11. There were roughly 1.6 million more jobs in retail in May 2021 compared to May 2020.
(US Bureau Of Labor Statistics)
Retail employment statistics for 2021 show an increase in employment, a definite sign of recovery from the pandemic’s initial effect. In raw numbers, there were 15.3 million people working in retail in May of this year, and only 13.6 million one year before that.
Retail sector employment was one of the biggest initial losers of the pandemic, but it seems to be on the road to recovery. However, physical stores require many more employees than online shops, so as eCommerce grows, the number of retail workers is likely to go down. The automatization process is shutting down jobs across all industries.
12. Over half of all retail workers are between 16 and 34 years old.
(US Census Bureau)
Retail employment statistics show that most of this sector’s employees are on the younger side, which doesn’t come as a surprise. The majority of retail positions are entry-level, and they usually serve as a starting point for young people just beginning their careers.
13. The turnover rate in retail is a whopping 60%.
(Undercover Recruiter, Korn Ferry)
And things are even worse than they sound: If you look only at the part-time employees, then the rate goes up to 76%. Retail turnover rates are among the highest due to the retail sector's seasonal nature, relatively low wages, and average employee age. Given all the factors mentioned here, it's not very likely that the industry will ever have low turnover rates, but they certainly can be improved.

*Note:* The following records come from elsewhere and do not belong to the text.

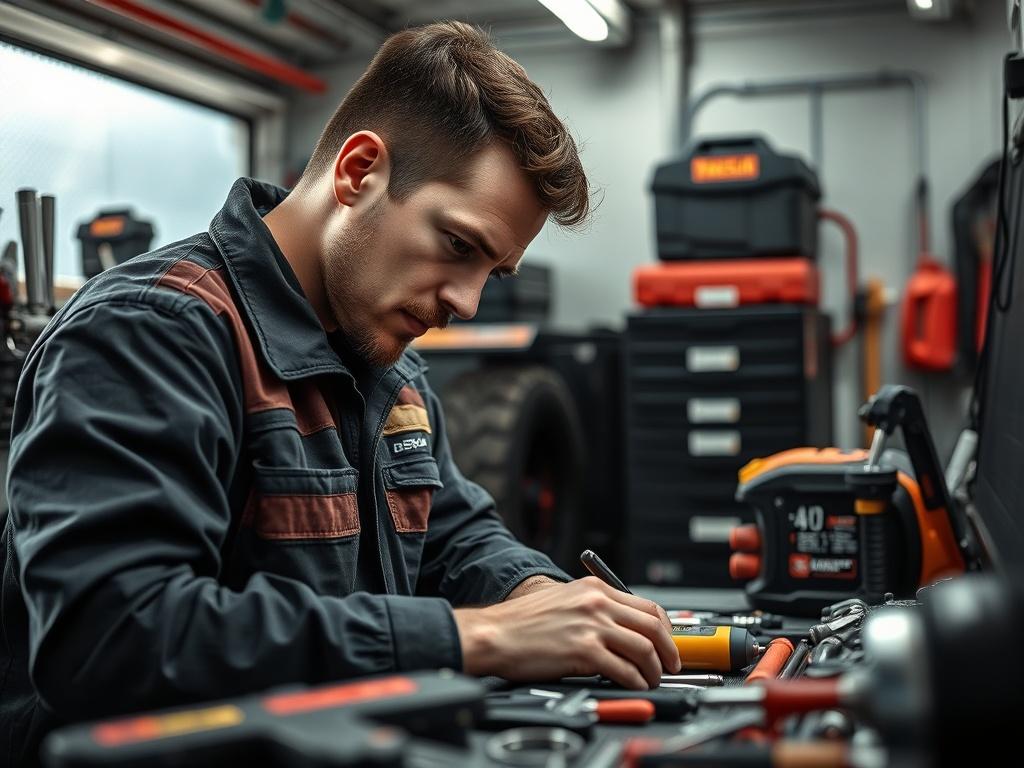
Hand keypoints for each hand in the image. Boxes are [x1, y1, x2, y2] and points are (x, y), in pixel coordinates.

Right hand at [453, 576, 680, 689]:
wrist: (495, 633)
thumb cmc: (522, 621)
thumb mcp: (564, 599)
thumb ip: (594, 607)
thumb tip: (621, 627)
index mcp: (594, 588)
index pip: (646, 606)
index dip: (665, 628)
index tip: (667, 641)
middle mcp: (597, 603)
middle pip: (652, 626)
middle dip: (668, 650)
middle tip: (670, 665)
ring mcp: (591, 626)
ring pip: (643, 648)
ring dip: (654, 670)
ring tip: (652, 680)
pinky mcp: (584, 651)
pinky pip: (624, 669)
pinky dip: (635, 681)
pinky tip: (634, 685)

14. The gender salary gap in retail for full-time employees is 5.8%.
(Office for National Statistics)
This might seem low, but when you consider that the national gender pay gap average for the UK for persons under 40 years old is close to zero, things don’t look as bright anymore. UK retail employment statistics actually tell us that this sector is actually doing worse than others, because it employs primarily people under 40, and yet has a noticeable pay gap. What’s more, the “confidential salary” policy leaves women in the unenviable position of either accepting their lower salary or being reprimanded for demanding to be paid equally to the amounts their male counterparts receive, since they’re not supposed to know how much they’re being discriminated against. This reduces job satisfaction and increases turnover rates across the industry.
15. The average retail store owner’s salary is $49,217, and 30% report taking no salary at all.

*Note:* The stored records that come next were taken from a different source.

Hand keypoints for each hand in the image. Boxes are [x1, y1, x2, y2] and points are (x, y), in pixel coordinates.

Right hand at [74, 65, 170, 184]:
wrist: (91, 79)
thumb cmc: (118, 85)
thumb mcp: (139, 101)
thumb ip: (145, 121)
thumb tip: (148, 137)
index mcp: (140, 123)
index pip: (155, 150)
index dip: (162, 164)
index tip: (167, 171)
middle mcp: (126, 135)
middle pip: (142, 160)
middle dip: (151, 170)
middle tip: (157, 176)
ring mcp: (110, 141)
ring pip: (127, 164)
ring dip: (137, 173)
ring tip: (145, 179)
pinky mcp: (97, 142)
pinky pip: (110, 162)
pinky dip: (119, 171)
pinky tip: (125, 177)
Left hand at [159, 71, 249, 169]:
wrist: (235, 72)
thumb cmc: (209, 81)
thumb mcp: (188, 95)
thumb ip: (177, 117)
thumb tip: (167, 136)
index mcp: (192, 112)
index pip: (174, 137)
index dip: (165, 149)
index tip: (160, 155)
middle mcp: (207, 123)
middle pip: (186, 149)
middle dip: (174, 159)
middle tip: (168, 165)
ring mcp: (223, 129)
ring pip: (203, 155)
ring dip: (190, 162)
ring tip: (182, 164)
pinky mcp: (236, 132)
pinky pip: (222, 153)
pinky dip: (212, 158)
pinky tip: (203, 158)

Owning a business is something that many people dream about, but the reality is pretty harsh. Most store owners report working on weekends and nights, 89% and 81% respectively, and about a fifth of them work over 60 hours a week. In fact, if you divide their earnings by the number of their working hours, it turns out that they are often paid less than the national average. Nonetheless, being your own boss isn’t just about money, so 92% of small-business owners don’t regret starting one, despite the overall retail management salary being so low.
Even though the COVID-19 pandemic weakened the retail sector initially, it has since grown significantly. The million-dollar question is, how will the overall trend of automatization and move to online marketplaces affect its employees?